Collaborative work is key to developing sustainable public health solutions and improving population health outcomes. This weekly series spotlights one SPH faculty member who advances public health through collaborations within the field and across sectors.

Can you describe your research and work with USAID in South Africa?
I am fascinated by the challenge of thinking through the “how” of health care policy implementation, in particular trying to ensure that policies are effective while taking into account local resource availability, the need to continually improve efficiency, and balancing competing demands of the same resources.
As a professor in the Department of Global Health, most of my work is based outside of the US, predominantly in South Africa. I am involved in a number of research projects under a large five-year USAID co-operative agreement called EVIDENCE (Evaluations to Inform Decisions using Economics and Epidemiology), which is based in South Africa. These projects include a discrete choice experiment to examine men’s preferences in accessing primary health care; an evaluation of private primary health care providers and their role in supporting HIV care and treatment; and a cost outcomes analysis of different models of HIV pre-exposure prophylaxis delivery.
I am also part of a three-country research program known as AMBIT (Alternative Models of ART Delivery–Optimizing the Benefits), which examines the role of differentiated service delivery models in expanding HIV care and treatment using routine data. For this project, I am focused on supporting research activities in Malawi. Most recently, I was part of a team that launched Indlela: Behavioural Insights for Better Health, a Gates-funded unit designed to build behavioral economics capacity in South Africa with an initial focus on HIV implementation.

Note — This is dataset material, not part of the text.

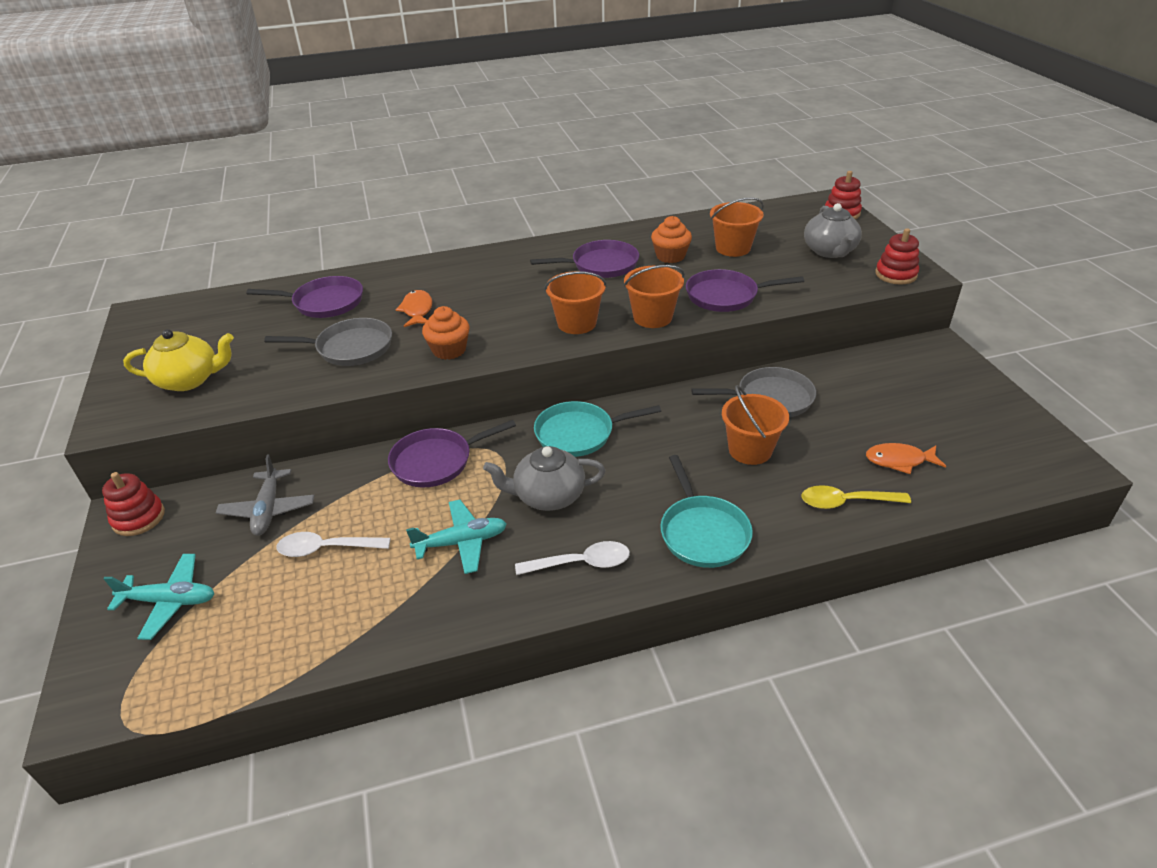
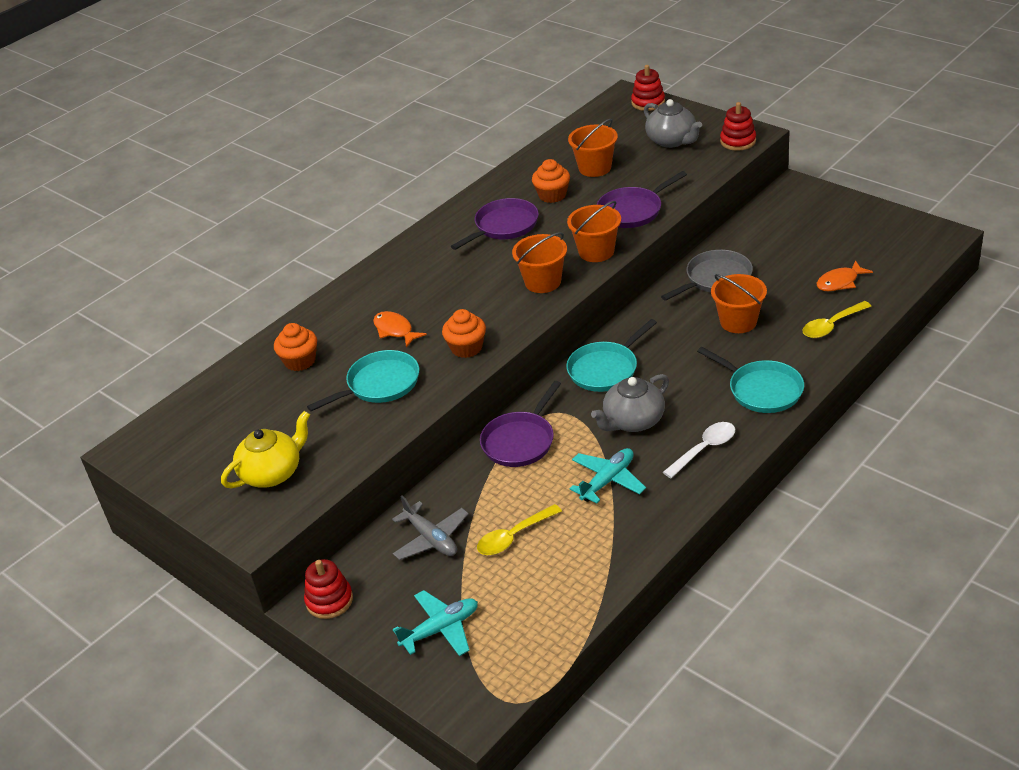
camera: 30 degrees left, 0 degrees up
purple pan [246,276,363,318] -> orange cupcake [274,323,317,371]
grey pan [264,318,392,366] -> turquoise pan [307,350,419,411]
white spoon [277,532,390,557] -> yellow spoon [477,504,562,555]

What is most meaningful to you about your research on HIV?
As a South African starting my professional career just as the country was grappling with the reality of a growing HIV epidemic, it was inspiring to see how a collective of activists, civil society, healthcare workers and researchers pushed and supported the development of the government’s HIV response so that today the country has arguably one of the most robust HIV programs in the world. The most meaningful research has been that which has afforded me the opportunity to play a small role in the collective that brings about evidence-based policy change.
Can you talk about who you collaborate with in your work, and how those collaborations are critical to conducting your research?

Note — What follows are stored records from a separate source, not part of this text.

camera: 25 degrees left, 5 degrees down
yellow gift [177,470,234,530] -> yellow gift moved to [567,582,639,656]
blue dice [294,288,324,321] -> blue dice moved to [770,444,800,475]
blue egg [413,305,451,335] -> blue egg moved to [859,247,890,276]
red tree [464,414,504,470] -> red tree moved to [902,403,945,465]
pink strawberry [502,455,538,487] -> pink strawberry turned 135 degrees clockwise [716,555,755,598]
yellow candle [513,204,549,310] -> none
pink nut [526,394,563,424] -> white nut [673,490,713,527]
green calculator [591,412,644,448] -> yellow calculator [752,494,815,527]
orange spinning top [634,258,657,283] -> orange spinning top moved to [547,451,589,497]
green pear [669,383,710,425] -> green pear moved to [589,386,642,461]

I owe my entry into health economics and public health to a cross-country, inter-university collaboration between Boston University and the University of Witwatersrand in South Africa. This collaboration ultimately led to the development of the Health Economics and Epidemiology Research Office–a leading, multi-disciplinary South African research group with a local staff of approximately 80. These experiences have shaped my own collaborations. Most of the research teams I am part of are multi-disciplinary by design, which often means collaboration across departments or research institutions. It would be impossible for me to do any meaningful global health research without strong collaborations with local, in-country research teams. Apart from the technical skills these collaborations bring to the table, they are essential in ensuring that any research is relevant and appropriate to the local context. Finally, building strong collaborations with the likely end users of your research increases the likelihood that the final research will answer the right question. Over the years this has meant building collaborations with healthcare workers, policy makers, and civil society groups.
“Professor Long has been a long-term collaborator with the Department of Global Health since he joined Professor Sydney Rosen’s South African-based research team in 2005. Since joining the Department of Global Health in 2017, Lawrence has continued to broaden his collaborations, most recently with domestic and international colleagues to start a unit that will support behavioral economics capacity development in South Africa. I look forward to seeing what will be next.”